>>>
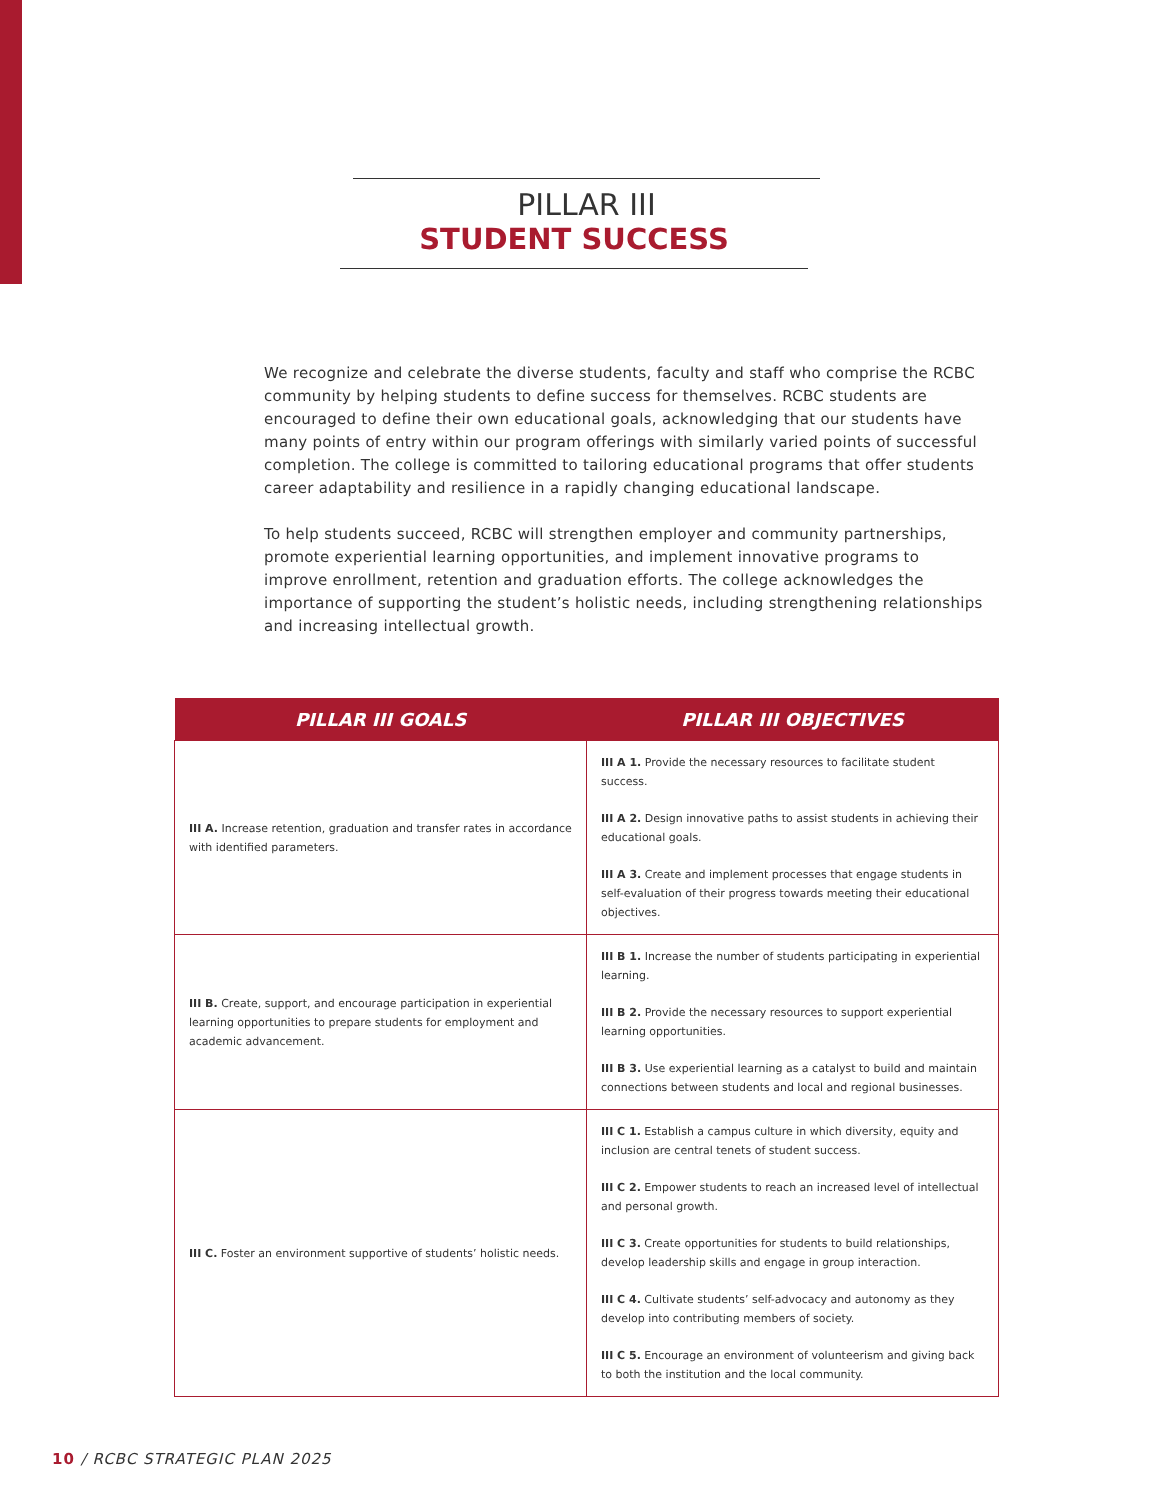PILLAR III
STUDENT SUCCESS
We recognize and celebrate the diverse students, faculty and staff who comprise the RCBC community by helping students to define success for themselves. RCBC students are encouraged to define their own educational goals, acknowledging that our students have many points of entry within our program offerings with similarly varied points of successful completion. The college is committed to tailoring educational programs that offer students career adaptability and resilience in a rapidly changing educational landscape.
To help students succeed, RCBC will strengthen employer and community partnerships, promote experiential learning opportunities, and implement innovative programs to improve enrollment, retention and graduation efforts. The college acknowledges the importance of supporting the student’s holistic needs, including strengthening relationships and increasing intellectual growth.
| PILLAR III GOALS | PILLAR III OBJECTIVES |
| --- | --- |
| III A. Increase retention, graduation and transfer rates in accordance with identified parameters. | III A 1. Provide the necessary resources to facilitate student success. III A 2. Design innovative paths to assist students in achieving their educational goals. III A 3. Create and implement processes that engage students in self-evaluation of their progress towards meeting their educational objectives. |
| III B. Create, support, and encourage participation in experiential learning opportunities to prepare students for employment and academic advancement. | III B 1. Increase the number of students participating in experiential learning. III B 2. Provide the necessary resources to support experiential learning opportunities. III B 3. Use experiential learning as a catalyst to build and maintain connections between students and local and regional businesses. |
| III C. Foster an environment supportive of students’ holistic needs. | III C 1. Establish a campus culture in which diversity, equity and inclusion are central tenets of student success. III C 2. Empower students to reach an increased level of intellectual and personal growth. III C 3. Create opportunities for students to build relationships, develop leadership skills and engage in group interaction. III C 4. Cultivate students’ self-advocacy and autonomy as they develop into contributing members of society. III C 5. Encourage an environment of volunteerism and giving back to both the institution and the local community. |
10 / RCBC STRATEGIC PLAN 2025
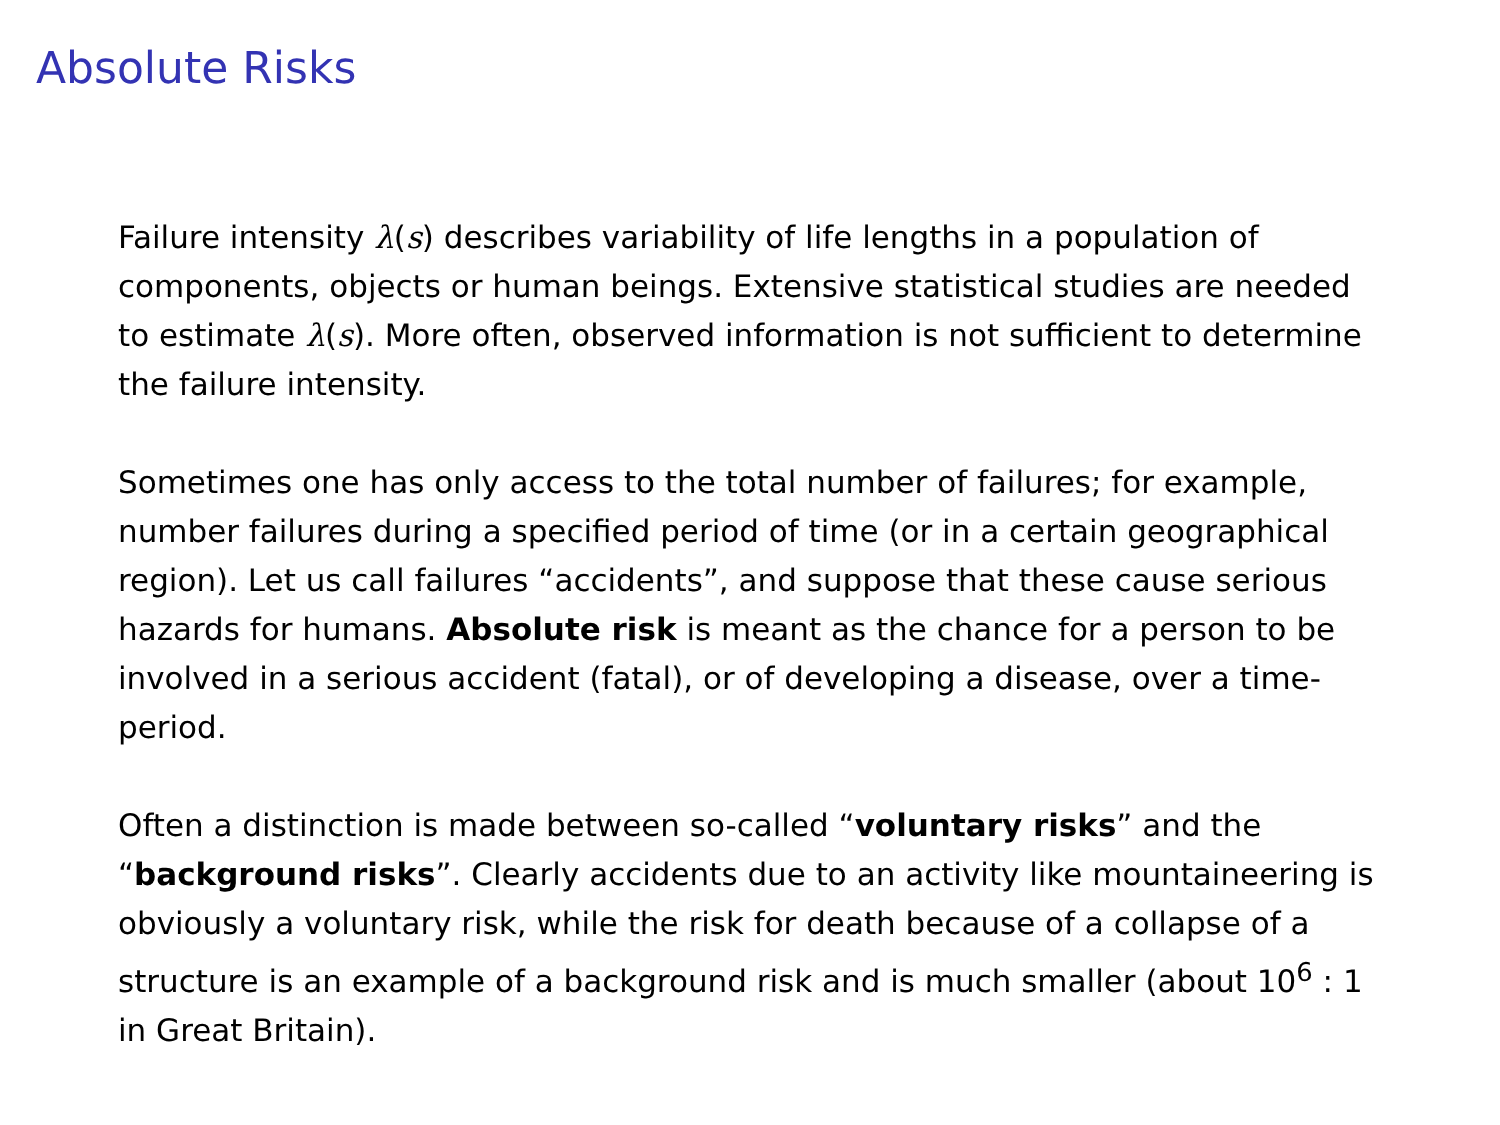Absolute Risks
Failure intensity λ(s) describes variability of life lengths in a population of components, objects or human beings. Extensive statistical studies are needed to estimate λ(s). More often, observed information is not sufficient to determine the failure intensity.
Sometimes one has only access to the total number of failures; for example, number failures during a specified period of time (or in a certain geographical region). Let us call failures “accidents”, and suppose that these cause serious hazards for humans. Absolute risk is meant as the chance for a person to be involved in a serious accident (fatal), or of developing a disease, over a time-period.
Often a distinction is made between so-called “voluntary risks” and the “background risks”. Clearly accidents due to an activity like mountaineering is obviously a voluntary risk, while the risk for death because of a collapse of a structure is an example of a background risk and is much smaller (about 10<sup>6</sup> : 1 in Great Britain).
<<<
- _Your assignment_: Each line in the data that holds the word "Create" must be copied.

- _Output for this exercise_:
| III A. Increase retention, graduation and transfer rates in accordance with identified parameters. | III A 1. Provide the necessary resources to facilitate student success. III A 2. Design innovative paths to assist students in achieving their educational goals. III A 3. Create and implement processes that engage students in self-evaluation of their progress towards meeting their educational objectives. |
| III B. Create, support, and encourage participation in experiential learning opportunities to prepare students for employment and academic advancement. | III B 1. Increase the number of students participating in experiential learning. III B 2. Provide the necessary resources to support experiential learning opportunities. III B 3. Use experiential learning as a catalyst to build and maintain connections between students and local and regional businesses. |
| III C. Foster an environment supportive of students’ holistic needs. | III C 1. Establish a campus culture in which diversity, equity and inclusion are central tenets of student success. III C 2. Empower students to reach an increased level of intellectual and personal growth. III C 3. Create opportunities for students to build relationships, develop leadership skills and engage in group interaction. III C 4. Cultivate students’ self-advocacy and autonomy as they develop into contributing members of society. III C 5. Encourage an environment of volunteerism and giving back to both the institution and the local community. |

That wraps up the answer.